Work order A -
Copy the records from the line containing "отражает сценарий и поведение в любви." through the end of the records, reproducing each line exactly.

Exercise text -
____________________

# Books or sites on Film Developing



## Nevermore1 (Dec 30, 2014)

Can anyone recommend some good books (ebook preferred but I'll get DTB also) or websites to learn about setting up a small darkroom and developing film?  I haven't used film in 10+ years but have been thinking about getting a used medium format camera to play around with for something new (and I have wanted to learn how to develope since I was a kid).  I'm not going to get anything fancy as I figure one of two things will happen - I'll love it and end up investing more into it or I've gotten spoiled by the instant results of digital and I won't have the patience to wait.  I'm also looking around my area to see if any of the rec centers have dark rooms which are open to the public. Anyways, any suggestions would be appreciated.


----------



## terri (Dec 30, 2014)

Hi Nevermore!   

You really can't go wrong with Henry Horenstein and this very thorough book.   Step by step on film developing, darkroom setups, safety, film types - you name it.   He is excellent, but then so is Tim Rudman (google him) and plenty of others.  

For dedicated analog forums, try APUG.   You'll get more help than you can imagine! 

Enjoy the re-discovery of film!   Once you get past the "butter fingers" stage, you'll find it actually goes fairly quickly.   If you're the type of person who likes to work with your hands, that tactile aspect of film is also a draw.  

Have fun!


----------



## 480sparky (Dec 30, 2014)

Analog Photography Users Group.


----------



## Nevermore1 (Dec 30, 2014)

____________________

Work order B -
In the thread on film developing resources, why does the person starting it plan not to buy anything fancy?

____________________

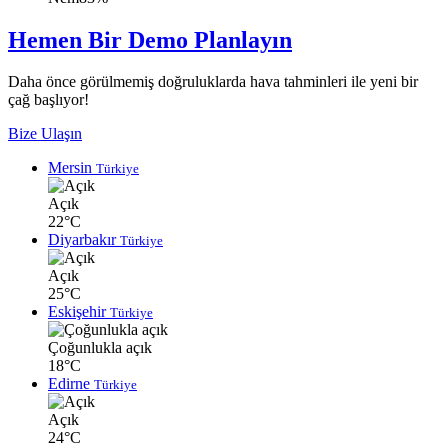
Hemen Bir Demo Planlayın
Daha önce görülmemiş doğruluklarda hava tahminleri ile yeni bir
çağ başlıyor!
Bize Ulaşın
Mersin
Türkiye
Açık
22°C
Diyarbakır
Türkiye
Açık
25°C
Eskişehir
Türkiye
Çoğunlukla açık
18°C
Edirne
Türkiye
Açık
24°C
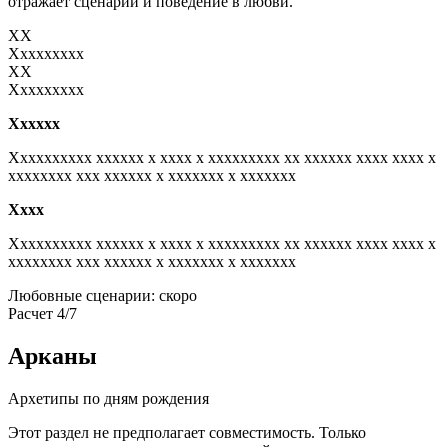
отражает сценарий и поведение в любви.
XX
Xxxxxxxxx
XX
Xxxxxxxxx
Xxxxxx
Xxxxxxxxxx xxxxxx x xxxx x xxxxxxxxx xx xxxxxx xxxx xxxx x
xxxxxxxx xxx xxxxxx x xxxxxxx x xxxxxxx
Xxxx
Xxxxxxxxxx xxxxxx x xxxx x xxxxxxxxx xx xxxxxx xxxx xxxx x
xxxxxxxx xxx xxxxxx x xxxxxxx x xxxxxxx
Любовные сценарии: скоро
Расчет 4/7
Арканы
Архетипы по дням рождения
Этот раздел не предполагает совместимость. Только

____________________

Exercise response A -
отражает сценарий и поведение в любви.
XX
Xxxxxxxxx
XX
Xxxxxxxxx
Xxxxxx
Xxxxxxxxxx xxxxxx x xxxx x xxxxxxxxx xx xxxxxx xxxx xxxx x
xxxxxxxx xxx xxxxxx x xxxxxxx x xxxxxxx
Xxxx
Xxxxxxxxxx xxxxxx x xxxx x xxxxxxxxx xx xxxxxx xxxx xxxx x
xxxxxxxx xxx xxxxxx x xxxxxxx x xxxxxxx
Любовные сценарии: скоро
Расчет 4/7
Арканы
Архетипы по дням рождения
Этот раздел не предполагает совместимость. Только

Exercise response B -
They expect one of two outcomes. Either they will love it and end up investing more, or they have been spoiled by the instant results of digital and won't have the patience to wait.